Beemster cheese is a hard, Dutch cow's milk cheese. Production of Beemster is similar to other hard cheeses, such as Gouda. The specific taste of Beemster stems from the ingredients (milk from grass grown on sea-clay in a polder 4 meters below sea-level), that part of the production process (the stirring of the curd) is done by hand, and that the cheeses are ripened in changing conditions.

==History==

After the completion of the Beemster-polder in 1612, farming was made possible. The new land, four meters below sea-level, was fertile and suitable for agriculture and dairy farming. Until 1901, most of the dairy farmers delivered their milk and home-made cheese to local merchants. The dependency on these merchants did not always please them.

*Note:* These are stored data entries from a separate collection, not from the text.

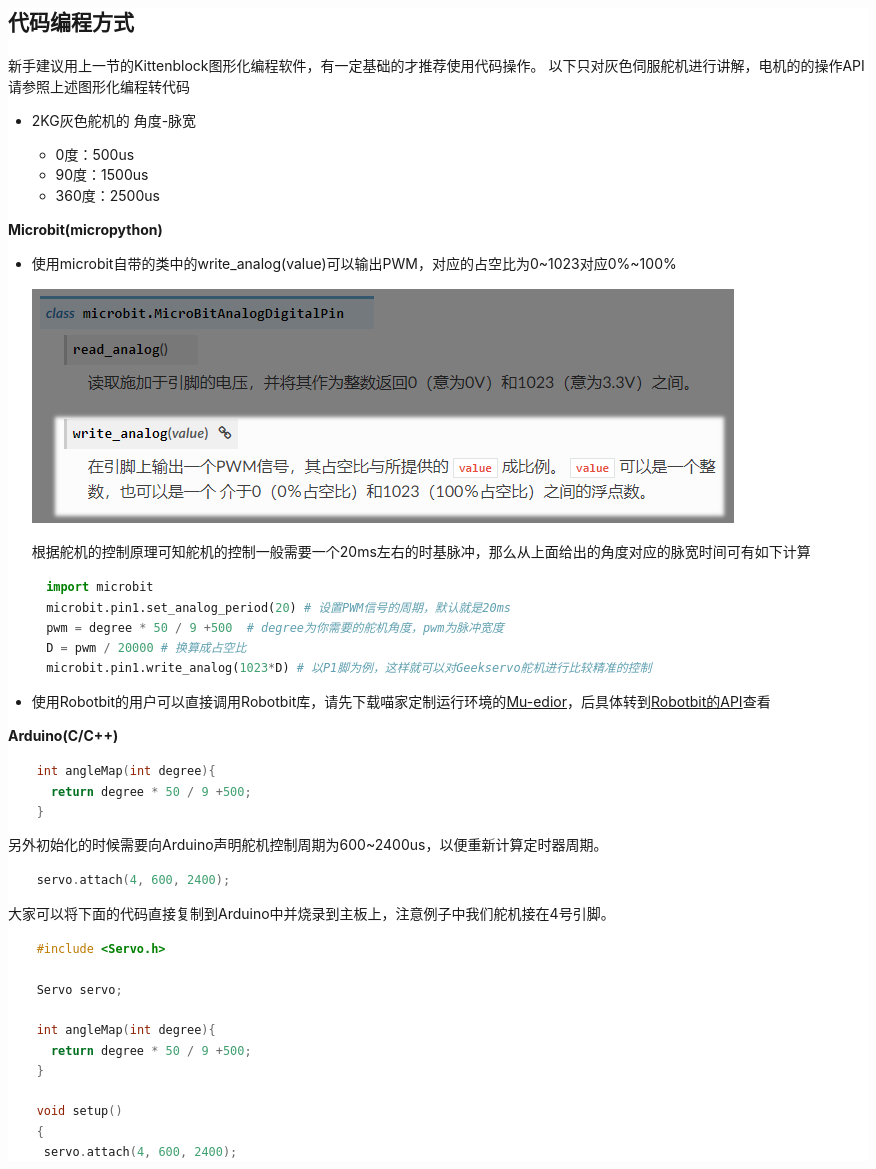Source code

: 
## 代码编程方式     

新手建议用上一节的Kittenblock图形化编程软件，有一定基础的才推荐使用代码操作。 
以下只对灰色伺服舵机进行讲解，电机的的操作API请参照上述图形化编程转代码 

- 2KG灰色舵机的 角度-脉宽  

  - 0度：500us
  - 90度：1500us 
  - 360度：2500us

__Microbit(micropython)__  

- 使用microbit自带的类中的write_analog(value)可以输出PWM，对应的占空比为0~1023对应0%~100%  

  ![](./jimu/code_py.png) 

  根据舵机的控制原理可知舵机的控制一般需要一个20ms左右的时基脉冲，那么从上面给出的角度对应的脉宽时间可有如下计算    
    
  ```python
    import microbit
    microbit.pin1.set_analog_period(20) # 设置PWM信号的周期，默认就是20ms
    pwm = degree * 50 / 9 +500  # degree为你需要的舵机角度，pwm为脉冲宽度
    D = pwm / 20000 # 换算成占空比
    microbit.pin1.write_analog(1023*D) # 以P1脚为例，这样就可以对Geekservo舵机进行比较精准的控制 
  ```

- 使用Robotbit的用户可以直接调用Robotbit库，请先下载喵家定制运行环境的[Mu-edior](https://www.kittenbot.cn/Mu)，后具体转到[Robotbit的API](http://learn.kittenbot.cn/zh_CN/latest/exboards/robotbit/robotbit-API.html)查看


__Arduino(C/C++)__ 

```C++
    int angleMap(int degree){
      return degree * 50 / 9 +500;
    }
```    

另外初始化的时候需要向Arduino声明舵机控制周期为600~2400us，以便重新计算定时器周期。
```C++
	servo.attach(4, 600, 2400);
```

大家可以将下面的代码直接复制到Arduino中并烧录到主板上，注意例子中我们舵机接在4号引脚。
```C++
    #include <Servo.h>

    Servo servo;
    
    int angleMap(int degree){
      return degree * 50 / 9 +500;
    }
    
    void setup() 
    { 
     servo.attach(4, 600, 2400);
```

In 1901, a number of dairy farmers in several villages all decided to start cooperatives. The different cooperatives built small cheese factories. One of these was the cooperative Wilhelmina, opened in 1907. In 1930, they joined with another factory in the polder, De Unie, forming the joint cooperative cheesemaking facility called De Tijd ("The Time").

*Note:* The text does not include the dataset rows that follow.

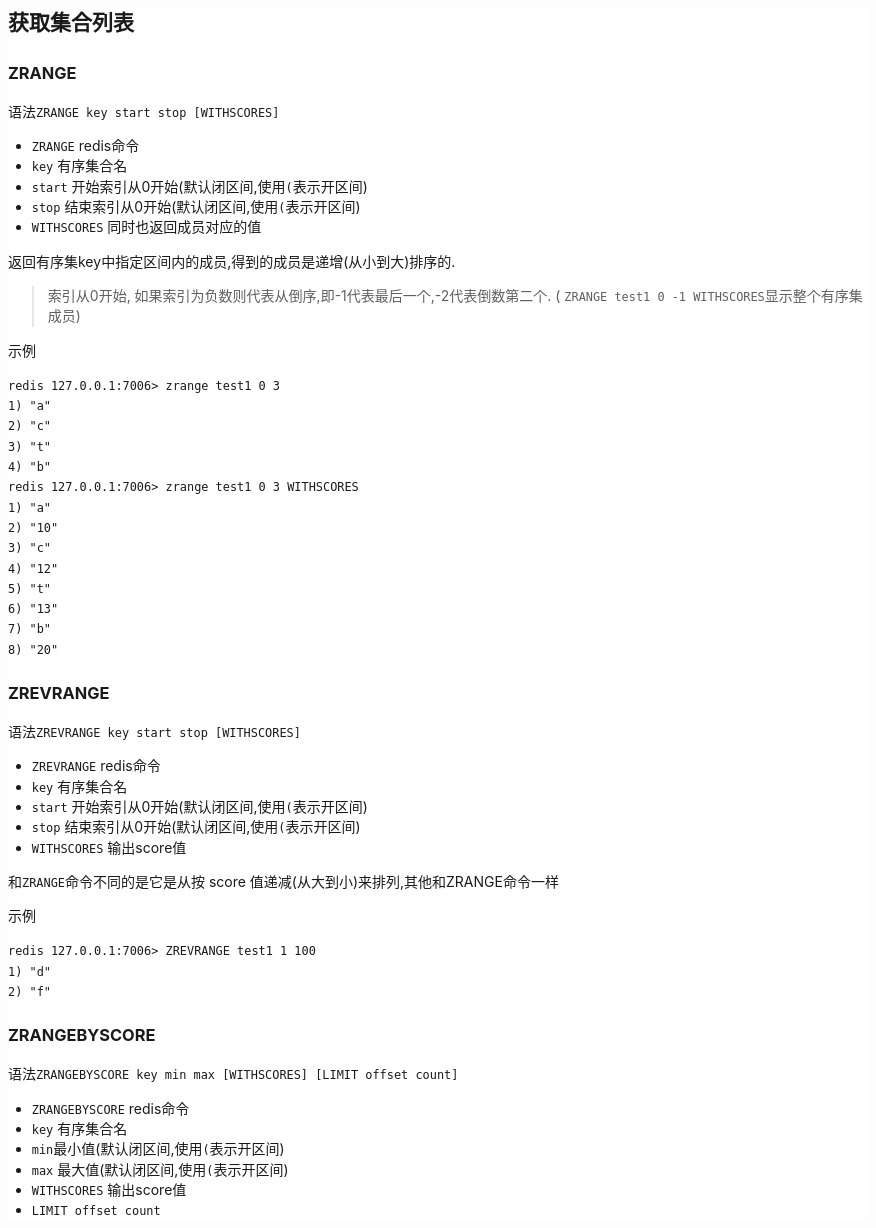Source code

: ## 获取集合列表

### ZRANGE
语法`ZRANGE key start stop [WITHSCORES]`
* `ZRANGE` redis命令
* `key` 有序集合名
* `start` 开始索引从0开始(默认闭区间,使用`(`表示开区间)
* `stop`  结束索引从0开始(默认闭区间,使用`(`表示开区间)
* `WITHSCORES`  同时也返回成员对应的值

返回有序集key中指定区间内的成员,得到的成员是递增(从小到大)排序的.
> 索引从0开始, 如果索引为负数则代表从倒序,即-1代表最后一个,-2代表倒数第二个. ( `ZRANGE test1 0 -1 WITHSCORES`显示整个有序集成员)

示例
```
redis 127.0.0.1:7006> zrange test1 0 3
1) "a"
2) "c"
3) "t"
4) "b"
redis 127.0.0.1:7006> zrange test1 0 3 WITHSCORES
1) "a"
2) "10"
3) "c"
4) "12"
5) "t"
6) "13"
7) "b"
8) "20"
```

### ZREVRANGE
语法`ZREVRANGE key start stop [WITHSCORES]`
* `ZREVRANGE` redis命令
* `key` 有序集合名
* `start` 开始索引从0开始(默认闭区间,使用`(`表示开区间)
* `stop`  结束索引从0开始(默认闭区间,使用`(`表示开区间)
* `WITHSCORES` 输出score值

和`ZRANGE`命令不同的是它是从按 score 值递减(从大到小)来排列,其他和ZRANGE命令一样

示例
```
redis 127.0.0.1:7006> ZREVRANGE test1 1 100
1) "d"
2) "f"
```

### ZRANGEBYSCORE
语法`ZRANGEBYSCORE key min max [WITHSCORES] [LIMIT offset count]`
* `ZRANGEBYSCORE` redis命令
* `key` 有序集合名
* `min`最小值(默认闭区间,使用`(`表示开区间)
* `max` 最大值(默认闭区间,使用`(`表示开区间)
* `WITHSCORES` 输出score值
* `LIMIT offset count`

In 1947, two other cooperatives (Concordia from Oudendijk and Ons Belang from Middelie) joined to form De Combinatie ("The Combination"). In 1950, the cheese factory Neerlandia in Stompetoren was added. Finally, in 1991, De Combinatie joined with another cooperative, De Vechtstreek, forming CONO Cheesemakers.

In the seventies, there was growing competition in the Dutch cheese market. This led to the introduction of Beemster kaas (Beemster cheese). Its handicraft nature results from the hand-stirring of the curd plus the ripening in different temperatures and humidities.

CONO has about 475 farmers, and is one of the country's smallest such cooperatives; it produces about 30,000 tons of Beemster each year. In 2001, the Queen of The Netherlands awarded the title 'By Appointment to the Court of the Netherlands'. Beemsterkaas is one of the main attractions of the area.

Today CONO makes a wide variety of cheeses all based on the Beemster cheese. They also are the exclusive provider of milk to Ben & Jerry's in Europe.